*** Opening of Selected text ***
I was really unsure as to whether I should blog today’s track or not. I mean, it’s The Clash, who hasn’t heard of them? But as it’s a b-side mix of one of their most famous tracks I thought to hell with it and went with it anyway.
Obviously Rock The Casbah is a hugely known track, it’s been sampled to death but still to this day remains one of my favourite pop songs ever. In the scheme of things it occurred well past the punk stage of The Clash, as they were most definetly on a downward and destructive path. The story goes that it was written by Topper Headon in a studio session right before he was asked to leave the band due to his spiraling Heroin addiction. He supposedly laid down the backing tracks while waiting for the rest of the band to turn up only to then be fired and the band to take the tapes and record the vocals and some other instrumentation.
Whatever the story is, it’s a classic bit of post punk disco funk. It’s not quite new wave but it’s amazingly dancey. It appeared on the Combat Rock LP, and was released as a single with various edits and mixes, one of which was a dubbed out instrumental mix of the track by Mick Jones called “Mustapha Dance”. Great pun, even better track.
Jones was becoming more and more frustrated with what he felt was the narrow musical scope of the band. He was becoming more alienated from Strummer and delving further and further into the reggae and early hip hop and dance music scenes of New York. He’d started messing with dub effects and tape edits over the course of the recording of Sandanista, and after seeing the remix of the Magnificent Seven ”the Magnificent Dance” become a hit he reworked “Rock the Casbah” in similar style.
The Magnificent Dance remix was credit to Pepe Unidos, which is apparently Strummer, Bernie Rhodes and Simonen, but I was always under the impression it was actually Mick Jones flipping two fingers up. Regardless, Mustapha Dance is definitely his baby and he takes the original track, and extends out the intro with additional percussion, ups the tempo a little, teases in and out elements of Headons instrumentation and removes nearly all the vocals, bringing the dubbed effects to the fore it’s a mix that really brings home what a monumental groove the track was written around.
Jones shortly after also left the band, and went on to briefly work as part of PiL and then form the incredible Big Audio Dynamite, and I honestly think the roots of BAD can be seen firmly in this remix/re-edit.
It popped up on my player this morning, and I was reminded how great a song it is, but was it a song I should blog? Yeah it’s the clash, it’s here, get over it and let’s move on.
*** Close of Selected text ***
To do:
1/ From the blog post about "Rock the Casbah," transcribe the passage starting with "The Magnificent Dance remix" and going on through "was written around.".
2/ In the blog post about "Rock the Casbah," on which LP did the track appear?
*** Opening of Data block ***
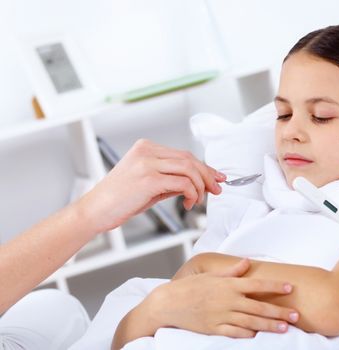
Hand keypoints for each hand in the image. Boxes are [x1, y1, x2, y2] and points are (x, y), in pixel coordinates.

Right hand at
*** Close of Data block ***
Answers by item:
1/
The Magnificent Dance remix was credit to Pepe Unidos, which is apparently Strummer, Bernie Rhodes and Simonen, but I was always under the impression it was actually Mick Jones flipping two fingers up. Regardless, Mustapha Dance is definitely his baby and he takes the original track, and extends out the intro with additional percussion, ups the tempo a little, teases in and out elements of Headons instrumentation and removes nearly all the vocals, bringing the dubbed effects to the fore it’s a mix that really brings home what a monumental groove the track was written around.

2/ Combat Rock.